Home » Blog » Here’s How Much Lake Mead Could Rise After an Epic Winter and New Water Cuts
Arizona Defence Economics Education Entertainment Featured Global News National Security News

Here’s How Much Lake Mead Could Rise After an Epic Winter and New Water Cuts

Lake Mead, the nation’s largest reservoir, spent much of last spring and summer in free fall.

Over the course of four months, Mead’s elevation plummeted an astonishing 20 feet, first exposing one of the lake’s huge intake valves in April before revealing more sinister things – multiple sets of human remains, including one police said was the result of adecades-old homicide.

But as news reports focused on the remains, Western state officials and Colorado River experts were watching the falling water level with fear about what it could mean for the40 million people who rely on the river for drinking water, electricity and crop irrigation.

Lake Mead fell to its lowest level to-date in July 2022, when the elevation sat at 1040 feet. If the reservoir had fallen another 145 feet, it would have become a “dead pool,” unable to provide water or hydroelectric power to millions of customers.

“People were really looking at the real possibility of dead pool,” Sarah Porter, director of the Kyl Center for Water Policy at Arizona State University, told CNN. “That is incredible to think about – no water coming off either of the two reservoirs,” she said, referring to Lake Mead’s upstream neighbor, Lake Powell.

One year later, Mead’s elevation is inching back up. A combination of historic winter snowpack and new federal agreements to pay cities, farmers and tribes to conserve water are expected to raise Mead to a high point of 1,070 feet in February 2024, according to the most recent federal data. That elevation will likely change as more conservation agreements are signed.

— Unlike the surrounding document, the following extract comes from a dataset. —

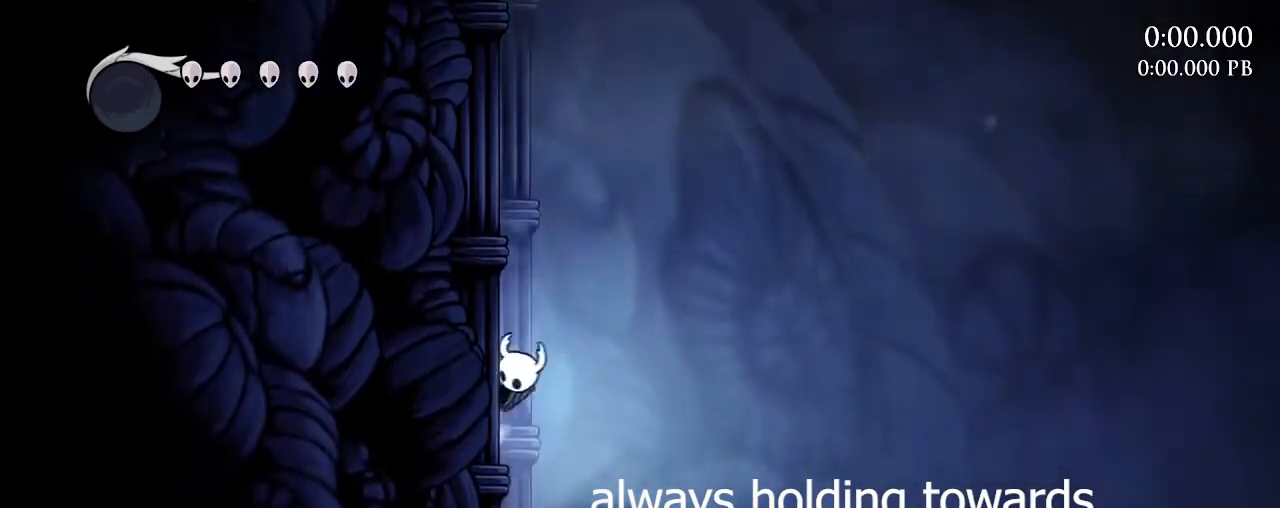
{"keys": ["a"], "mouse": [], "mouse_move": "still", "events": [[167, "space", "up"], [317, "a", "up"], [317, "d", "down"], [350, "a", "down"], [350, "d", "up"]]}
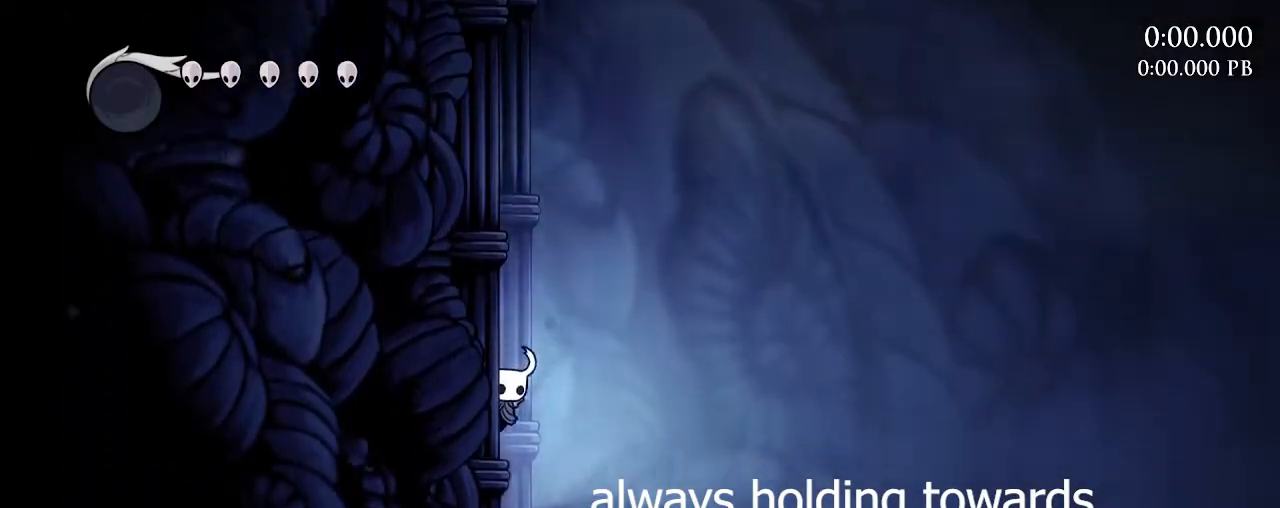
{"keys": ["a"], "mouse": [], "mouse_move": "still", "events": [[133, "space", "down"], [367, "space", "up"]]}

Paying people to save precious water was an essential component to the recent deal struck between lower basin states Arizona, California, and Nevada to collectively conserve 3 million acre-feet over the next three years, experts say.

But as maps and charts show, the extra water will be a drop in the bucket for a reservoir that has dramatically declined in the past two decades.

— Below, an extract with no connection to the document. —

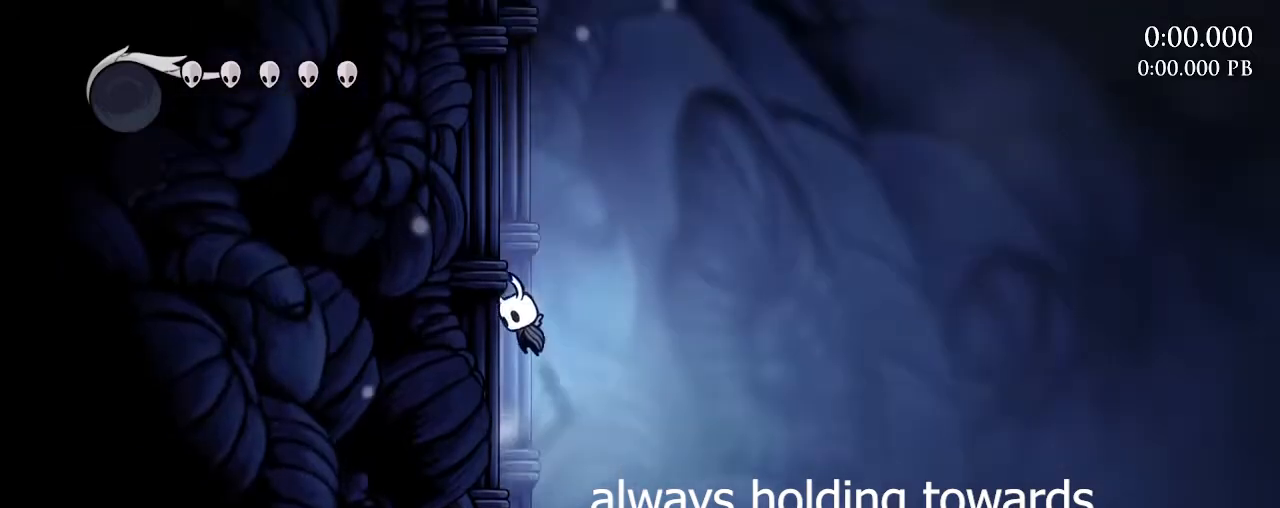
{"keys": ["a", "space"], "mouse": [], "mouse_move": "still", "events": [[117, "a", "up"], [117, "d", "down"], [167, "a", "down"], [167, "d", "up"], [400, "space", "down"]]}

Mead’s projected high elevation of 1,070 next year “is a lot better than 1,045,” Porter said. “It sounds like a nice elevation, but we know how fast it can go down.”

The conservation agreements will certainly contribute to Lake Mead’s modest rise in the coming months. But state officials and experts told CNN the largest effect on the reservoir by far will be the deluge of winter snow melting into the Colorado River headwaters.

The June 2023 forecast from the Colorado Basin River Forecast Center shows a projected inflow of 13.85 million acre-feet into Lake Powell for 2023, which is 144% of the average inflow.

“We’re doing great from a water year perspective,” Paul Miller, a hydrologist at the Colorado Basin River Forecast Office, told CNN.

Still, the drought deficit is so large, experts say the West would need four or five more years of snowmelt like this year’s to really fill up Powell and Mead.

Experts say the winter snowpack, however exceptional, is “buying time” for states to come up with a way to live with far less water in a warmer and drier future.

“I don’t know if it’s about breathing room as it is buying more time to have really critical conversations,” Miller said.

For Western states, he added, the situation allows time to figure out “how do we take advantage of this relatively wet year to implement some water savings strategies and water efficiency strategies.”

The Bureau of Reclamation, which manages interstate river reservoir systems like Lakes Mead and Powell, is acutely aware this winter’s snow and rain was an ephemeral windfall as the West gets hotter and drier.

“While we had an exceptionally wet winter this year, our long-term drought concerns persist,” bureau commissioner Camille Calimlim Touton told CNN in a emailed statement. “We will continue to work with cities, Tribes, irrigators, and other stakeholders to ensure current investments and future system conservation measures are durable, sustainable, and contribute to long-term water savings in the Colorado River.”

Good winters followed by equally good spring runoff have been hard to come by in the West in recent years. Even when above-average snowpack has fallen, the runoff hasn’t produced as much water because the parched ground sucks up more water before it can make it to the reservoirs.

“You have one good year and it’s historically followed by three bad years,” James Heffner, a senior hydrogeologist at the Arizona Department of Water Resources told CNN.

Even with this good year, the Colorado River is still expected to be operating in a so-called Tier 1 shortage next year – an improvement over the first-ever Tier 2 shortage that was implemented this year, and necessitated additional water cuts from Arizona, Nevada and Mexico.

Even so, states are expected to continue to cut back on their water use with the federally compensated program.

Kristen Johnson, manager ADWR’s Colorado River programs, told CNN the great water year “could not have come at a better time.”

“It really provided some breathing room,” she said. “Otherwise, we’d be in a very uncomfortable position without the hydrology.”